Source texts of formatted documents
+ + + + + + +

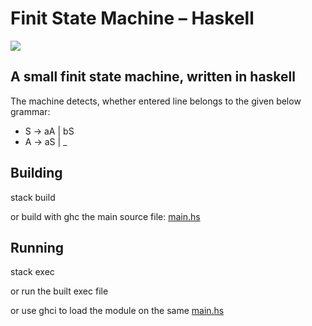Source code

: # Finit State Machine – Haskell

![](https://github.com/Ubsefor/fsm-lexi/workflows/Haskell/badge.svg)

## A small finit state machine, written in haskell

The machine detects, whether entered line belongs to the given below grammar:

- S -> aA | bS
- A -> aS | _

## Building

stack build 

or build with ghc the main source file: [main.hs](https://github.com/Ubsefor/fsm-lexi/blob/master/app/Main.hs)

## Running

stack exec

or run the built exec file

or use ghci to load the module on the same [main.hs](https://github.com/Ubsefor/fsm-lexi/blob/master/app/Main.hs)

+ + + + + + +

Required work: Update the rows so that every occurrence of "stack" becomes "cabal", with everything else kept unchanged. Omit the pictures from the answer.

Reply to the exercise:
Source code

: # Finit State Machine – Haskell

![](https://github.com/Ubsefor/fsm-lexi/workflows/Haskell/badge.svg)

## A small finit state machine, written in haskell

The machine detects, whether entered line belongs to the given below grammar:

- S -> aA | bS
- A -> aS | _

## Building

cabal build 

or build with ghc the main source file: [main.hs](https://github.com/Ubsefor/fsm-lexi/blob/master/app/Main.hs)

## Running

cabal exec

or run the built exec file

or use ghci to load the module on the same [main.hs](https://github.com/Ubsefor/fsm-lexi/blob/master/app/Main.hs)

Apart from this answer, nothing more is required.